Cuando volvimos emerger a la brillante luz del día, la arena caía de las grandes aletas del Corniche, las ruedas pisaban pavimento y de alguna manera, milagrosamente el coche había adelantado al camión, que avanzaba a toda velocidad por la carretera. Estaba furiosa con Lily, pero también estupefacta.

—¿Cómo hemos llegado aquí? —pregunté pasándome los dedos por el pelo para desprender la arena.

—No entiendo por qué Harry se molestó en conseguirme un chófer —dijo alegremente, como si no hubiera pasado nada. Tenía el cabello, la cara y el vestido cubiertos con una fina capa de arena—. Siempre me ha gustado conducir. Es magnífico estar aquí. Apuesto a que he conseguido el récord de velocidad entre los jugadores de ajedrez…

—¿No se te ha ocurrido pensar —la interrumpí— que, aun cuando no nos hayamos matado, aquel hombrecillo de allí puede tener un teléfono? ¿Y si nos denuncia? ¿Y si llama a un puesto más adelantado?

—¿Adónde va a llamar? —dijo Lily con desdén—. No puede decirse que este lugar esté atestado de coches patrulla.

Tenía razón, por supuesto. Nadie iba a ponerse tan nervioso como para perseguirnos allí, en medio de la nada, solo porque nos habíamos saltado un puesto de inspección de coches.

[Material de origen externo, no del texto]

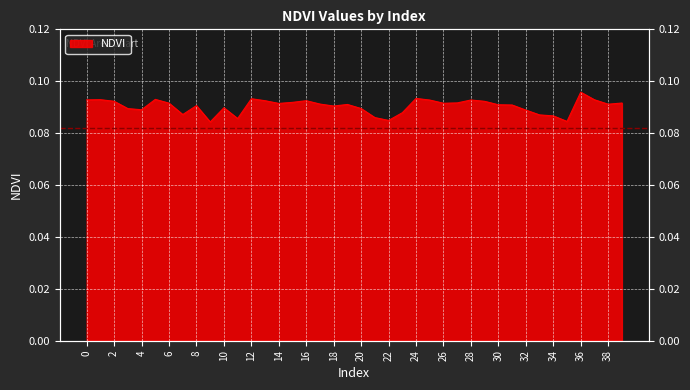

At which category does the data reach its first local peak?

1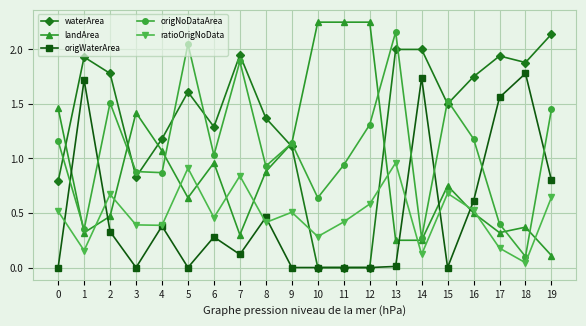

The value of origWaterArea at 14 is 1.7. True or false?

True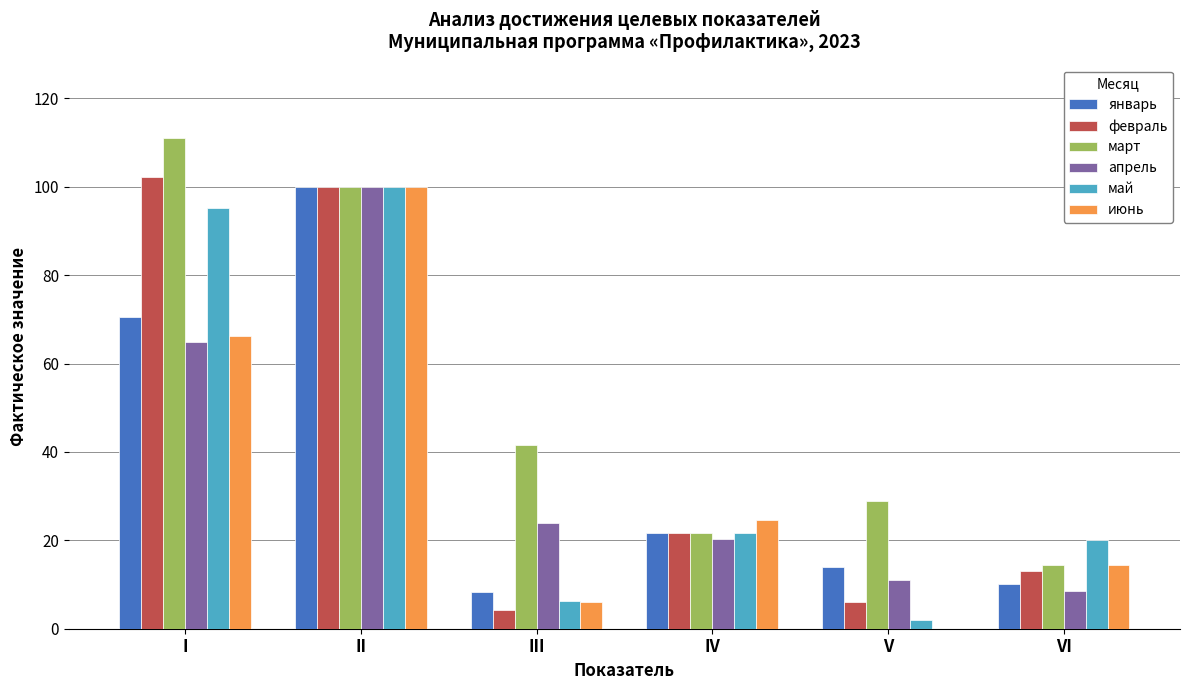

What are all the series names shown in the legend?

январь, февраль, март, апрель, май, июнь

Volví al diario de Mireille, en el punto donde lo habíamos dejado el día anterior:

Y así fui hacia el este desde Khardaia, a través del seco Chebkha y las planicies rocosas de Hammada, en dirección al Tassili n’Ajjer, que está al borde del desierto de Libia. Y, cuando partía, el sol se elevó sobre las dunas rojas para indicarme el camino que buscaba…

El este, la dirección por donde salía el sol cada mañana sobre la frontera libia, a través de los cañones del Tassili, adonde íbamos también nosotras. Pero si el sol salía por el este, ¿por qué me parecía que estaba saliendo ahora, muy rojo, por lo que parecía ser el norte, mientras nos alejábamos de la barrera de Ain Salah… hacia el infinito?